Marcelo Moutinho disse...

Só para esclarecer: não vim a Lisboa "me inspirar". Me isolei um pouco, por duas semanas de férias, para poder me dedicar a escrever ficção, a terminar um livro já bem adiantado e aproveitando milhas que acumulei e iriam vencer. Me dedicar aos contos estou em casa, com as coisas do trabalho etc., nem sempre é fácil. Feliz ou infelizmente, preciso trabalhar para pagar minhas contas, não tenho bolsa para escrever, minha família não pode arcar com minhas despesas para que eu possa ficar apenas escrevendo (e eu não quereria isso), nem herdei o suficiente para viver apenas escrevendo ficção. Em suma, vivo do fruto do meu trabalho, e é com o fruto dele que estou aqui, tentando terminar o livro.

caíque disse...

Edu, ainda não li o restante (vou ler). Mas diante da precisão do seu primeiro tópico, principalmente quando você - com precisão cirúrgica - diz: "O que tenho como certo é que as pessoas que tinham a obrigação de formar opinião e dar informação neste momento estão se valendo da oportunidade para colocarem para fora seus ódios pessoais e seus interesses pessoais acima de tudo. Só uma besta para não reconhecer que a quantidade de chuva que se abateu sobre a cidade do Rio de Janeiro foi a principal responsável pelo cenário de tragédia. Quero saber quem, dentre os críticos de primeira hora, teria feito, em tempo hábil e na medida de suas possibilidades, algo para conter a situação a que chegamos", faço questão de te afirmar que você está certíssimo!

> [Amostra de dados]:

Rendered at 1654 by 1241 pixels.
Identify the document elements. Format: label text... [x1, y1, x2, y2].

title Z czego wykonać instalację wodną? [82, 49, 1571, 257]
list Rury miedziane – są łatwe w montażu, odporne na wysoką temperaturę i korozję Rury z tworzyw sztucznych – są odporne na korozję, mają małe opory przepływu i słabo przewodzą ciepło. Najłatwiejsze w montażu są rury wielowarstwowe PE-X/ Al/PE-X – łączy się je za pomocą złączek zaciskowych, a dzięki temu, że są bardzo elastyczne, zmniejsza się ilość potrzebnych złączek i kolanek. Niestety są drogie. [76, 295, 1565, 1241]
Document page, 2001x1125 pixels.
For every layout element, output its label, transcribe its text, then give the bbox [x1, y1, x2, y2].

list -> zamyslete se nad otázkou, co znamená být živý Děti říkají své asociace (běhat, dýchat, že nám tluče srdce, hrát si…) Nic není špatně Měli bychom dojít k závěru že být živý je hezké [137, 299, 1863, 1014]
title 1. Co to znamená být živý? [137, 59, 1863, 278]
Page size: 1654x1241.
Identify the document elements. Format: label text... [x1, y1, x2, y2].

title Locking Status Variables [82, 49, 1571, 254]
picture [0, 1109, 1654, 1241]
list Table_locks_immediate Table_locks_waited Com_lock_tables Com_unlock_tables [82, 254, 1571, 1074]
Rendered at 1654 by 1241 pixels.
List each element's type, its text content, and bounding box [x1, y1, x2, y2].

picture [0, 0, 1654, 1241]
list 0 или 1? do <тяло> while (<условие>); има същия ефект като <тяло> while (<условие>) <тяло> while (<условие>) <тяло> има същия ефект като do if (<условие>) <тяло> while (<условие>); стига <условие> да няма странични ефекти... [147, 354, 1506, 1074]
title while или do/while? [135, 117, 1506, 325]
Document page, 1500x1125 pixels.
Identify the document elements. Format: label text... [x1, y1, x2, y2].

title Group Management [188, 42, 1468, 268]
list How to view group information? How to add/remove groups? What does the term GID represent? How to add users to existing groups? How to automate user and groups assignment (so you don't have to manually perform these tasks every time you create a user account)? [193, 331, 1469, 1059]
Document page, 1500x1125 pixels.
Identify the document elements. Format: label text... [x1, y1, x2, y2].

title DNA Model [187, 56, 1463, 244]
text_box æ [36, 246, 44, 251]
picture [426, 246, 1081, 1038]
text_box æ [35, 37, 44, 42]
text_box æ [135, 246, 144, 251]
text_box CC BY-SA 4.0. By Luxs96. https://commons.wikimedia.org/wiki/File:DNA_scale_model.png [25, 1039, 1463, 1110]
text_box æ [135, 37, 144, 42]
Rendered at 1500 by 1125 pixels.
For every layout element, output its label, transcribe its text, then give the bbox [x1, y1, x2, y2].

> [Tarefas propostas]:
a - Segundo o texto, por que Marcelo Moutinho se isolou em Lisboa por duas semanas de férias? Responda em até três frases.
b - Reescreva as linhas dos registros entre a que contém "Rendered at 1500 by 1125 pixels." e o fim dos registros, inclusive, trocando "layout element" por "page element" e deixando todo o resto igual.

> [Respostas por tarefa]:
a - Ele se isolou para se dedicar a escrever ficção e terminar um livro já bem adiantado. Aproveitou milhas que havia acumulado e que iriam vencer. Em casa, com as coisas do trabalho, nem sempre é fácil se dedicar aos contos.

b -
Rendered at 1500 by 1125 pixels.
For every page element, output its label, transcribe its text, then give the bbox [x1, y1, x2, y2].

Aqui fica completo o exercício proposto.